Lamborghini recreates the original Countach LP500

Lamborghini remakes its 1971 show car for a wealthy collector.

Way back in 1971, at the Geneva motor show, Lamborghini displayed what was effectively a concept car, named for an expletive. A V12-engined doorstop called the Countach LP500, it became an instant sensation, and Lambo was basically forced to put it into production by people waving blank cheques under its corporate nose.

The legendary original Countach

Wind forward a decade and the Countach had become a legend - a TV and movie star, and a regular and cliched fixture on teenage bedroom walls. Now, a wealthy car collector has waved another, bigger, blank cheque under Lambo's nose to recreate those heady days of '71, by recreating the original Countach LP500.

This is not the Countach from your bedroom wall. This is the ultra-clean, almost perfect wedge designed by Marcello Gandini, before the design became corrupted with wings, slats, spoilers, and pointlessly-wide tyres.

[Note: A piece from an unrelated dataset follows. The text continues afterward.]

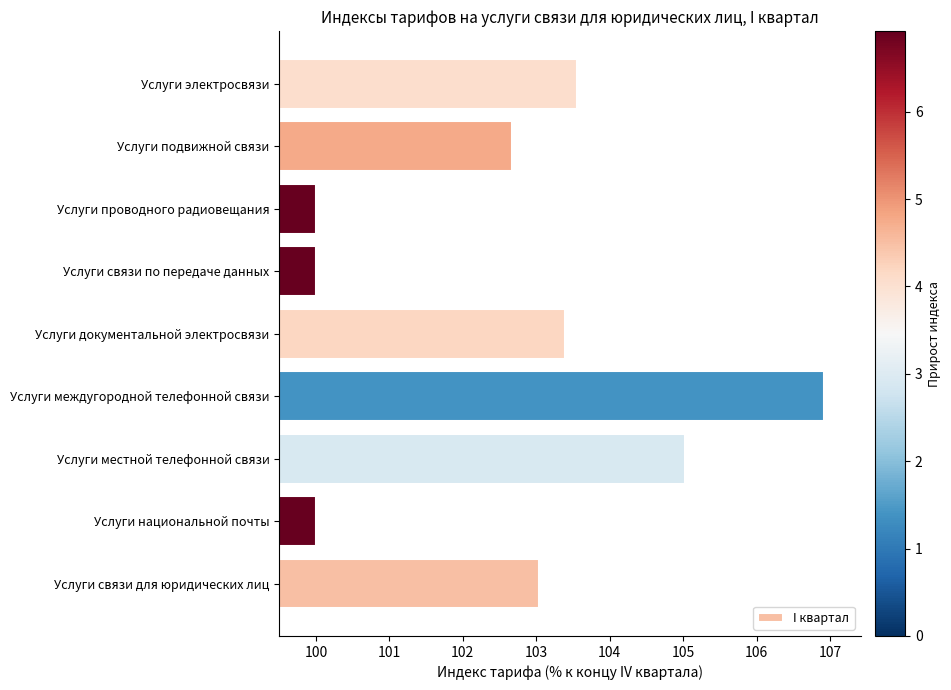

What is the change in value from Услуги междугородной телефонной связи to Услуги связи по передаче данных?

-6.9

So, way back in 2017, Lamborghini's oft-unsung classic car department, the Polo Storico, swung into action. Action that would not be easy, because that original show car existed only in photographs. What happened to the original? Destroyed in a crash test, apparently. 

Dive into the archives

The first months were spent acquiring all the material available and undertaking an in-depth analysis. "The collection of documents was crucial," says Giuliano Cassataro, Head of Service and Polo Storico. "There had been so much attention paid to all the details of the car, to their overall consistency and to the technical specifications." Photographs, documents, meeting reports, original drawings, and the memories of some of the people involved at the time: all of this was thrown into the mix to help recreate the car. The support of Fondazione Pirelli was also fundamental in providing historical archive material to recreate the tires mounted on the original LP500 model.

The chassis of that original LP500 was even different to the production Countachs that followed. Those used a tubular chassis, while the show car used a platform-style chassis, related to that of the Miura that Lambo still had in production at the time. The Polo Storico had to not only recreate that, but wanted to do so with a traditional Italian system of construction, carried out by the "battilastra" with his creativity and tools. That traditional aspect carried over to the interior, where the lighted diagnostic-style instruments, as shown on the 1971 prototype, were painstakingly recreated.

All of the mechanical components were either original production Countach parts, suitably repurposed and modified, or were made bespoke from scratch.

Recreating the original styling

And then we come to recreating that iconic bodywork. Polo Storico turned to the Lamborghini Centro Stile where the team led by Mitja Borkert, Head of Design, set to work on a very challenging project. "The LP 500 is of paramount importance to Lamborghini because it gave rise to the design DNA of all subsequent models." said Mitja Borkert. "To arrive at the car that debuted in Geneva in 1971, a 1:1 scale styling model was developed, which along with the car itself was lost over time, but extensive photographic evidence of it remains. This is the same approach with which we decided to tackle the project. Starting from publications of the time, from images on homologation sheets and other material recovered from Polo Storico, we were able to reconstruct the mathematics necessary for creating the first 1:1 scale model. The biggest challenge was to create the exact volume of the car, and for this we used the opportunity to take a 3D scan of our LP 400 (chassis 001), which was an enormous source of information. It took us 2,000 hours of work altogether to arrive at the final model, with lines that satisfied us. The exact same procedure was followed for the interior."

Those recreated tyres were tricky, requiring a deep dive into the archives of Pirelli, to find the original plans of the Cinturato CN12 tire as fitted on the LP 500 for its Geneva debut. From these documents, the Milanese company's technicians set out to create the Cinturato CN12 of the Pirelli Collezione range, Pirelli's current classic car tyre lineup. Specifically, the Pirelli Cinturato CN12 tires for the Lamborghini Countach LP500 were supplied in the sizes 245/60R14 for the front and 265/60R14 for the rear, and are now fitted with the same tread pattern and aesthetics as in the 1970s, but with a modern compound and structure.

Even the paint required special research, with Lamborghini staff dipping into the PPG archives, making it possible to identify, after careful analysis, the exact composition for producing the yellow colour used, identified as "Giallo Fly Speciale".

25,000 hours later, the finished, recreated, original Lamborghini Countach LP500 was ready. "The Countach reinvented high-performance cars," said Stephan Winkelmann, Chairman and CEO of Automobili Lamborghini, "and it became an icon in terms of stylistic language that even today, after decades, still inspires contemporary Lamborghinis. Bringing the reconstruction of the first Countach to the concept class of the Concorso d'Eleganza Villa d'Este, in the year we are celebrating the 50th anniversary of this model, is something extraordinary because it allows us to admire the legendary 1971 LP 500 in person for the first time in so many years."